Dec 062019
 
 December 6, 2019  Posted by at 2:06 pm Finance Tagged with: , , , , , , , , , , , , , ,


Paul Gauguin When are you getting married? 1892

 

 

It wasn’t really the plan to make this a series, but it seems to have turned into one. Part 1 is here: The Fed Detests Free Markets. Part 3 will follow soon. And yeah, I did think perhaps I should have called this one “End The Fed” Is No Longer Enough. Because that’s the idea here. But what’s in a name?

 

 

Okay, let’s talk a bit more about finance again. Though I still think this requires caution, because the meaning of the terminology used in such conversations appears to have acquired ever more diverse meanings for different groups of people. Up to the point where you must ask: are we really still talking about the same thing here?

I’ve said multiple times before that there are no more markets really, or investors, because central banks have killed off the markets. There are still “contraptions” that look like them, like the real thing, but they’re fake. You can see this every time a Fed chief opens their mouth and every single person involved in the fake markets hangs on their lips.

They do that because that Fed head actually determines what anything will be worth tomorrow, not the markets, since the Fed buys everything up, and puts interest rates down so more people can buy grossly overpriced property and assets, and allows companies to buy their own shares so nobody knows what they’re worth anymore.

The Fed today is in the business of propping up zombies. And when I say the Fed, that also means the ECB and BOJ, western central banks. I won’t get into the PBOC here, but they’re not far behind.

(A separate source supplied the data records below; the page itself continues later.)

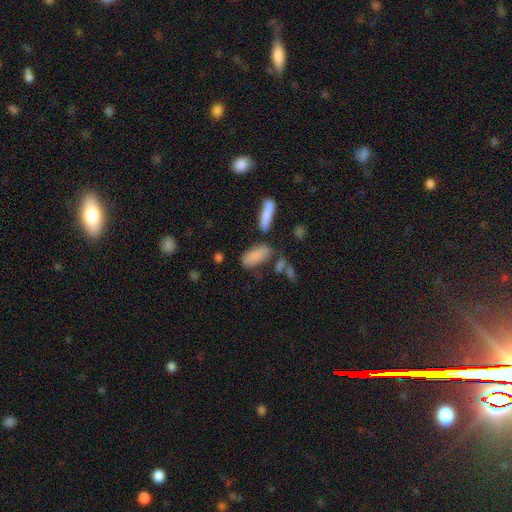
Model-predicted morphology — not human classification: Smooth or featured: smooth — 84% (star or artifact — 9%)
How rounded: in between — 79% (cigar-shaped — 18%)
Merging: none — 61% (minor disturbance — 18%)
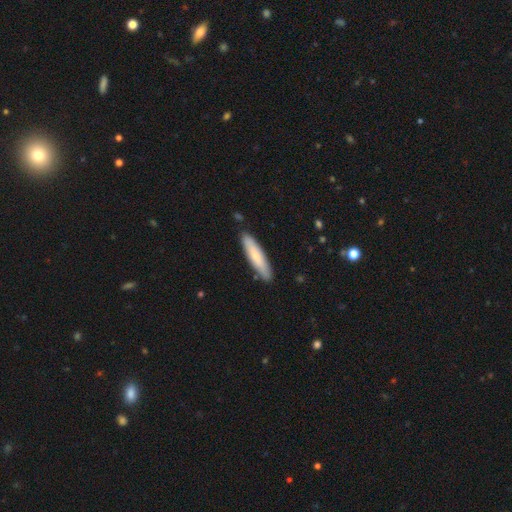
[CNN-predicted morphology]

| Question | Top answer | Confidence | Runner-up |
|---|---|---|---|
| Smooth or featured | smooth | 68% | featured or disk (27%) |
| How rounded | cigar-shaped | 82% | in between (17%) |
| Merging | none | 86% | minor disturbance (10%) |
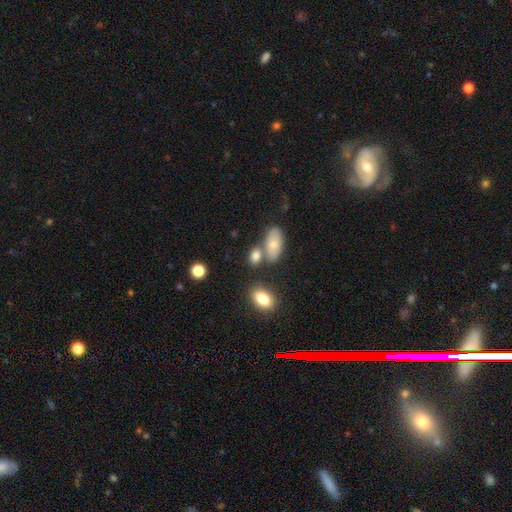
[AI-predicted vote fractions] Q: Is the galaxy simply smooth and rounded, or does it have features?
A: smooth — 79%.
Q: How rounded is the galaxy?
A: in between — 71%.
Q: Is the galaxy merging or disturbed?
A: none — 57%.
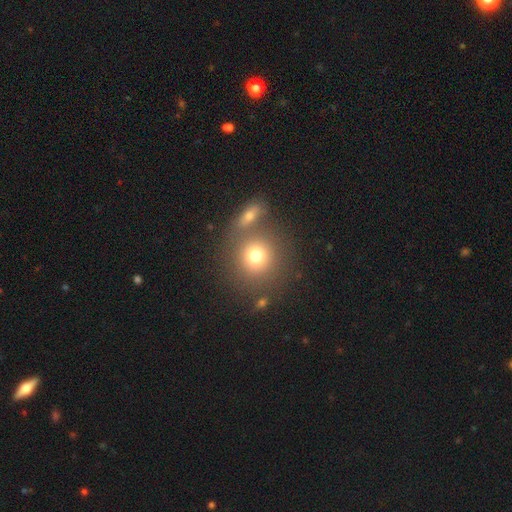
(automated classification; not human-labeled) The model was most divided on "merging": none: 62%, merger: 25%, minor disturbance: 9%, major disturbance: 4%. More confident: how rounded — round (88%); smooth or featured — smooth (74%).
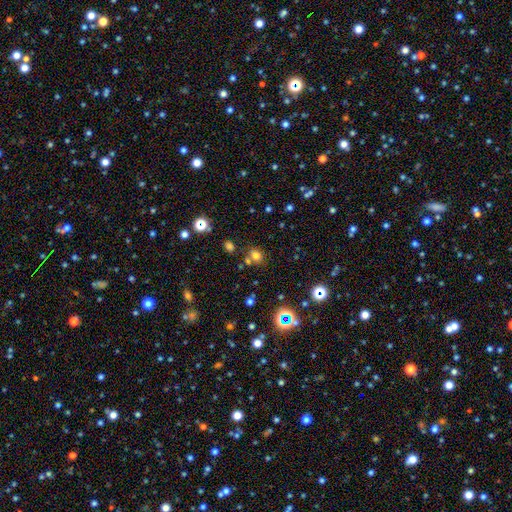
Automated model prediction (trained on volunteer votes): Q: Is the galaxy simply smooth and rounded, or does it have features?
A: smooth — 68%.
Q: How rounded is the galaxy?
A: round — 63%.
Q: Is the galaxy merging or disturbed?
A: none — 67%.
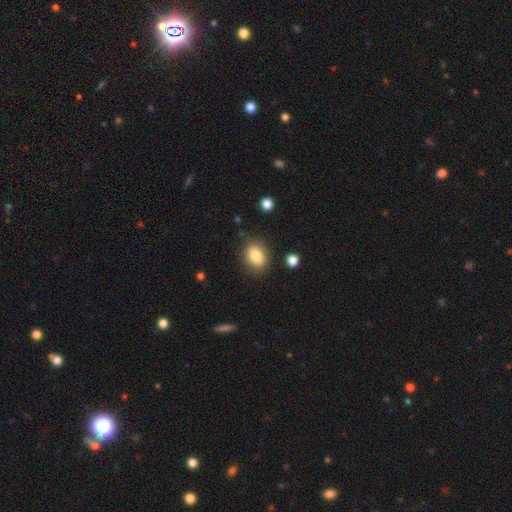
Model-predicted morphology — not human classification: Smooth or featured: smooth — 81% (featured or disk — 10%)
How rounded: in between — 68% (round — 30%)
Merging: none — 82% (minor disturbance — 12%)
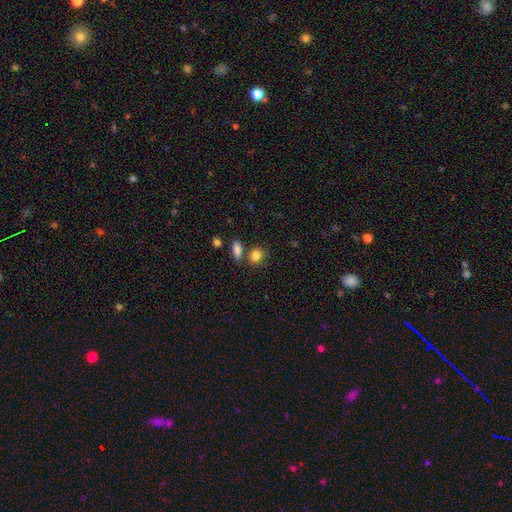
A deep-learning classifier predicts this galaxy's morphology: This is clearly a smooth galaxy (84%). How rounded: possibly round (53%). Merging: likely none (65%).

Recently, Christine Lagarde, the new ECB head, said the most incredible thing (at least to my ears, I guess not to hers):

We should be happier to have a job than to have our savings protected … I think that it is in this spirit that monetary policy has been decided by my predecessors and I think they made quite a beneficial choice.

Who on earth ever claimed jobs vs savings is some necessary or inevitable “choice”? Why should it be? If this were true, isn’t that a sign that something is terribly wrong? That you can have a job, but you can’t save anything? And aren’t the central banks to blame for that then?

The entire system has been built for decades around the notion that people save, either to purchase big items, or for their old age, and that people put money into their pension systems. And now central banks come along and in no time destroy what has been valid for all these years. And they never even warned about it.

Anyway, after Lagarde’s remarks, I guess the Fed’s Jay Powell felt he couldn’t be left behind and said:

US central bankers see a “sustained expansion” ahead for the country’s economy, with the full impact of recent interest rate cuts still to be felt and low unemployment boosting household spending, Federal Reserve chairman Jay Powell said on Wednesday in remarks that brushed aside any worries of a looming slowdown.

“The baseline outlook remains favorable,” and the current level of interest rates “appropriate,” Mr Powell said in remarks prepared for delivery to the joint economic committee of congress, a panel that includes some members from the House of Representatives and Senate.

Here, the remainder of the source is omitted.